20th President of Texas College
- In office 2000–2007

20th President of Talladega College
- In office January 1, 2008 – June 30, 2022

Personal details
- Born: William C. Hawkins Kent, Ohio, U.S.
- Education: Ferris State University Central Michigan University
- Alma mater: Michigan State University
- Occupation: Academic administrator

= Billy C. Hawkins =

American academic administrator

Billy C. Hawkins is an American academic administrator, and teacher. He served as a past president of Talladega College. Hawkins also serves as a board member of the United Negro College Fund and is a past member of the White House Board of Advisors on historically black colleges and universities.

==Early life and education==

William C. Hawkins was born and raised in Kent, Ohio, and graduated from Theodore Roosevelt High School in 1972. He completed his Bachelor of Science in teacher education from Ferris State University, followed by a master's degree in education administration from Central Michigan University. Hawkins earned his PhD from Michigan State University, followed by post-doctoral work at Harvard University.

==Career==

Hawkins first job in education was as a teacher in Lansing, Michigan. He entered a career in higher education administration as provost and vice president of academic affairs and a professor at Mississippi Valley State University. He proceeded to work in academic and leadership positions at Saint Paul's College, Ferris State University, and Morrisville State College.

From 2000 to 2007 he was president of Texas College. While at Texas College, Hawkins regained the college's accreditation and increased enrollment by 82 percent.

===Talladega College===

On January 1, 2008, he became the 20th president of Talladega College. During his time at Talladega, Hawkins sought to bring the college out of debt and increase enrollment. He began partnering with companies based in Talldega, including Honda, and the state of Alabama's work release program, to secure volunteers and staff to help maintain and care for the college grounds. The project included renovations of every campus building - the first in twelve years. Hawkins also relaunched the school's sports programs after ten years. The college has won seven national championships since Hawkins relaunched athletics. He also helped the school regain its accreditation from the Southern Association of Colleges and Schools and created the Dr. William R. Harvey Museum of Art.

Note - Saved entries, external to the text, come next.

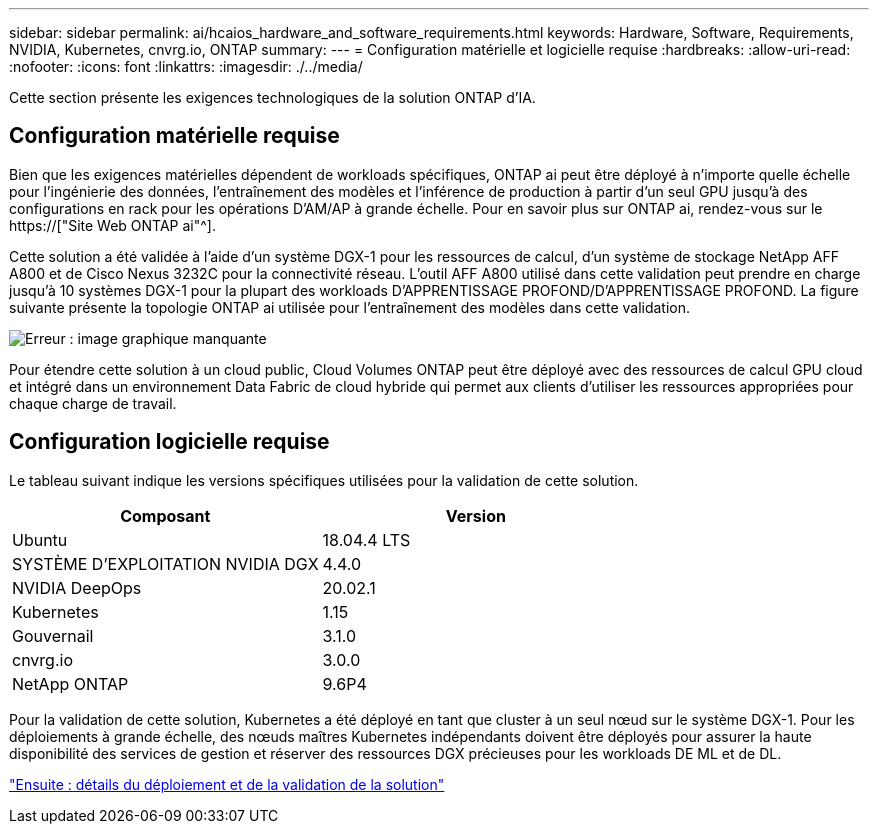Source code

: ---
sidebar: sidebar 
permalink: ai/hcaios_hardware_and_software_requirements.html 
keywords: Hardware, Software, Requirements, NVIDIA, Kubernetes, cnvrg.io, ONTAP 
summary:  
---
= Configuration matérielle et logicielle requise
:hardbreaks:
:allow-uri-read: 
:nofooter: 
:icons: font
:linkattrs: 
:imagesdir: ./../media/


[role="lead"]
Cette section présente les exigences technologiques de la solution ONTAP d'IA.



== Configuration matérielle requise

Bien que les exigences matérielles dépendent de workloads spécifiques, ONTAP ai peut être déployé à n'importe quelle échelle pour l'ingénierie des données, l'entraînement des modèles et l'inférence de production à partir d'un seul GPU jusqu'à des configurations en rack pour les opérations D'AM/AP à grande échelle. Pour en savoir plus sur ONTAP ai, rendez-vous sur le https://["Site Web ONTAP ai"^].

Cette solution a été validée à l'aide d'un système DGX-1 pour les ressources de calcul, d'un système de stockage NetApp AFF A800 et de Cisco Nexus 3232C pour la connectivité réseau. L'outil AFF A800 utilisé dans cette validation peut prendre en charge jusqu'à 10 systèmes DGX-1 pour la plupart des workloads D'APPRENTISSAGE PROFOND/D'APPRENTISSAGE PROFOND. La figure suivante présente la topologie ONTAP ai utilisée pour l'entraînement des modèles dans cette validation.

image:hcaios_image6.png["Erreur : image graphique manquante"]

Pour étendre cette solution à un cloud public, Cloud Volumes ONTAP peut être déployé avec des ressources de calcul GPU cloud et intégré dans un environnement Data Fabric de cloud hybride qui permet aux clients d'utiliser les ressources appropriées pour chaque charge de travail.



== Configuration logicielle requise

Le tableau suivant indique les versions spécifiques utilisées pour la validation de cette solution.

|===
| Composant | Version 


| Ubuntu | 18.04.4 LTS 


| SYSTÈME D'EXPLOITATION NVIDIA DGX | 4.4.0 


| NVIDIA DeepOps | 20.02.1 


| Kubernetes | 1.15 


| Gouvernail | 3.1.0 


| cnvrg.io | 3.0.0 


| NetApp ONTAP | 9.6P4 
|===
Pour la validation de cette solution, Kubernetes a été déployé en tant que cluster à un seul nœud sur le système DGX-1. Pour les déploiements à grande échelle, des nœuds maîtres Kubernetes indépendants doivent être déployés pour assurer la haute disponibilité des services de gestion et réserver des ressources DGX précieuses pour les workloads DE ML et de DL.

link:hcaios_solution_deployment_and_validation_details.html["Ensuite : détails du déploiement et de la validation de la solution"]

In 2017, the Talladega College band performed at the inauguration of Donald Trump. Funds for the performance were crowdsourced, including support from Bill O'Reilly. Hawkins experienced a backlash, including calls to be fired, however, student band members and the board of trustees supported the performance.

Hawkins serves as a board member of the United Negro College Fund and is a member of the White House Board of Advisors on Historically Black Colleges and Universities (HBCU). In 2020, he was named one of the 10 most powerful HBCU leaders in the US by the HBCU Campaign Fund. He retired on June 30, 2022.

==Personal life==

Hawkins is a member of Omega Psi Phi.

==Works==
- Hawkins, B. C. (1994). Educating all students: A pathway to success. Lansing, MI: Shinsky Seminars.